Die 7 Punkte, die es einem möglich machen, ein Unternehmen mit Analytics-Kultur zu führen, sind laut Ron Belanger:

  1. Suche dir einen Unterstützer in der Geschäftsführung.
  2. Bring die Web-Strategie mit den Unternehmenszielen auf Gleich (22% aller Unternehmen haben laut Umfragen keine Web-Strategie, 56% arbeiten gerade an einer. Meiner Meinung nach heißt das auch nichts anderes, als dass sie keine haben ;-) )
  3. Investiere eher in Angestellte und deren Ausbildung als in Tools. Niemand würde auf die Idee kommen, dass Roger Federer gut Tennis spielt, weil er einen überlegenen Schläger hat.
  4. Etabliere und sichere unternehmensinterne Standards.
  5. Sorge für ein paar schnelle Erfolge.
  6. Teste und validiere ständig die Aufwände.
  7. Übertrage Verantwortlichkeiten auf Mitarbeiter, um sie langfristig zu motivieren.

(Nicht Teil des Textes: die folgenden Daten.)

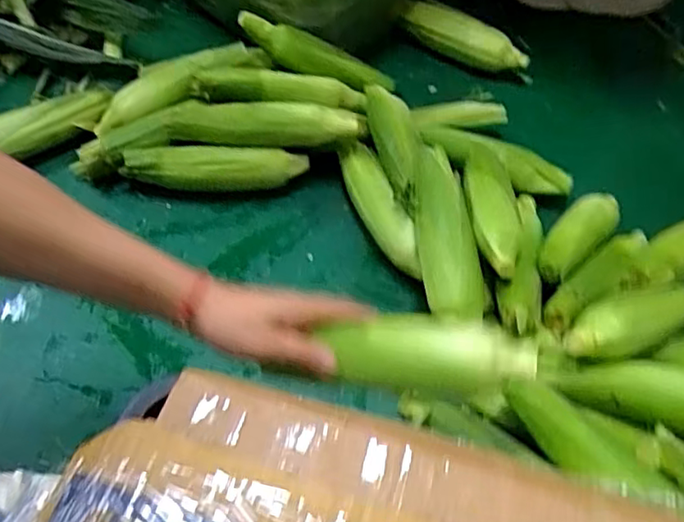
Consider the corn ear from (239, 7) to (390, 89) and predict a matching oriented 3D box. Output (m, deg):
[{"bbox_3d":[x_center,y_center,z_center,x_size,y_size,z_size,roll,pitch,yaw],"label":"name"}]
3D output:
[{"bbox_3d":[-0.032,-0.280,0.835,0.220,0.039,0.057,20,54,-9],"label":"corn ear"}]

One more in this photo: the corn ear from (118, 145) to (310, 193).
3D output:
[{"bbox_3d":[-0.155,-0.112,0.754,0.220,0.043,0.043,3,56,-1],"label":"corn ear"}]

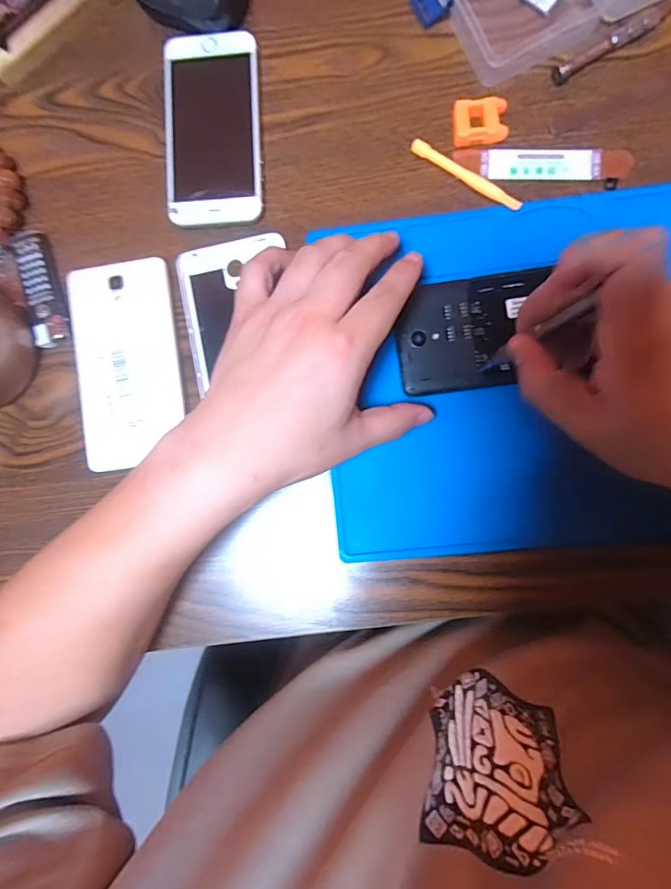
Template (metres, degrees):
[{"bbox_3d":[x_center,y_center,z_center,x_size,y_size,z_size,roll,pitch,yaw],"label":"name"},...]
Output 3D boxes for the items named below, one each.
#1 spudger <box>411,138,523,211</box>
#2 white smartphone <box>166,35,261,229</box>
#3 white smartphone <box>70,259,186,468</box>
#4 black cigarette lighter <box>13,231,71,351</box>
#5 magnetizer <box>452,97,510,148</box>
[{"bbox_3d":[0.089,-0.183,0.316,0.084,0.006,0.008,35,91,4],"label":"spudger"},{"bbox_3d":[-0.086,-0.222,0.327,0.066,0.010,0.135,-3,88,4],"label":"white smartphone"},{"bbox_3d":[-0.145,-0.057,0.325,0.070,0.011,0.140,-9,88,3],"label":"white smartphone"},{"bbox_3d":[-0.207,-0.111,0.328,0.026,0.012,0.080,-17,87,3],"label":"black cigarette lighter"},{"bbox_3d":[0.098,-0.218,0.314,0.035,0.012,0.026,-3,88,4],"label":"magnetizer"}]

Belanger war einer derjenigen, die wirklich eine Art To-Do-List geliefert haben, was immer sehr erfrischend im Gegensatz zu manchen eher vagen Vorträgen ist – hat mir gut gefallen!

»You have to create a counter culture!«

Matthew Bailey ist, wie soll ich sagen, jetzt nicht unbedingt der Typ Mensch, den man von Anfang an gern hat. Und er weiß das. Er macht gleich klar, dass er sich gerne unbeliebt macht, in dem er einfach alles immer anzweifelt. Denn am Ende des Tages will er Dollars sehen. Man kann sich vorstellen, wie angenehm der Typ als Nachbar am Verhandlungstisch sein muss.

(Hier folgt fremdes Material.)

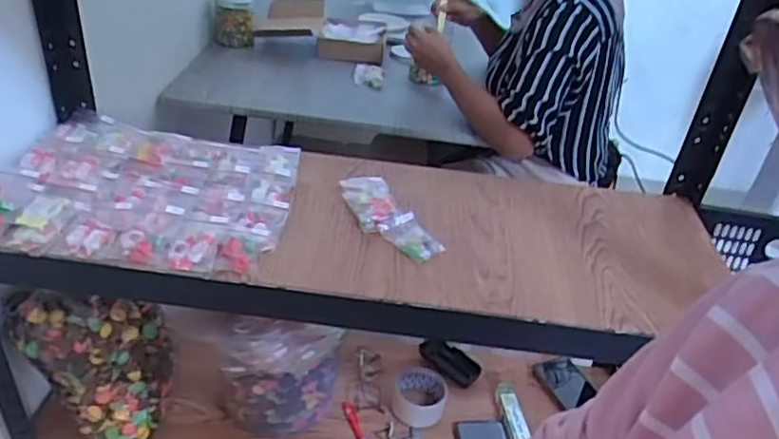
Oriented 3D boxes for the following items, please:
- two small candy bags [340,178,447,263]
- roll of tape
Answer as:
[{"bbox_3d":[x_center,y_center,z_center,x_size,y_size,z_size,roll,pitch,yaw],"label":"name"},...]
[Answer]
[{"bbox_3d":[-0.004,-0.005,0.800,0.070,0.032,0.166,-17,41,-30],"label":"two small candy bags"},{"bbox_3d":[0.049,0.290,1.026,0.086,0.041,0.092,5,35,-3],"label":"roll of tape"}]

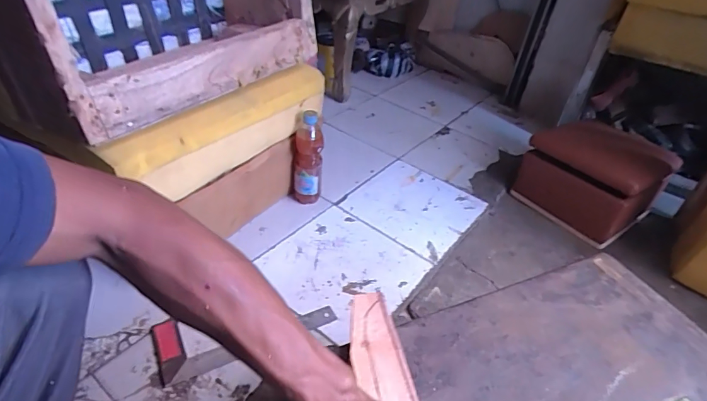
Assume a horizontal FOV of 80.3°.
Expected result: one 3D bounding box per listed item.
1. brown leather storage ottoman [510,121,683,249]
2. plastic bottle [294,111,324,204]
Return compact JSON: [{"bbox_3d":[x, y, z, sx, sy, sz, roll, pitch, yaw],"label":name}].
[{"bbox_3d":[0.636,-0.075,1.112,0.249,0.202,0.280,-19,46,-28],"label":"brown leather storage ottoman"},{"bbox_3d":[-0.107,-0.093,0.993,0.066,0.235,0.053,5,39,-2],"label":"plastic bottle"}]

Aber wo er natürlich recht hat: Als Analyst muss er eigentlich subversiv sein, alles hinterfragen, immer ein »warum?« in die Runde schleudern. Denn:

“Question-asking is the single greatest Tool humans have.” [Neil Postman, US-amerikanischer Medienwissenschaftler]

Seine 3 Tips sind:

  1. Stelle Authoritäten in Frage.
  2. Akzeptiere keine eingefahrenen Denkmuster, wenn sie Probleme machen.
  3. Kenne deine Rechte.

Er hat das – und vielleicht war er mir deswegen Anfangs einigermaßen unsympathisch – besonders auf Kreative bezogen, denen er, wie er selbst sagt, gerne mal den Wind aus den Segeln nimmt, in dem er bei jeder Kleinigkeit fragt, wieviel Dollars das bringt. Aus Erfahrung kann ich aber auch sagen, dass man ein Projekt ziemlich zerstören kann, wenn man Gestaltern »den Wind aus den Segeln« nehmen will, um ein paar Dollars zu sparen. Sie brauchen diesen Wind. Genau wie ihn auch das Projekt braucht. Am Ende des Tages steht Herr Bailey zwar bestimmt mit seinen Dollars in der Hand da, aber das Unternehmen eben auch mit einer Kreativ-Lösung, die von einem Analysten diktiert wurde. Und mal ehrlich: wer will das schon?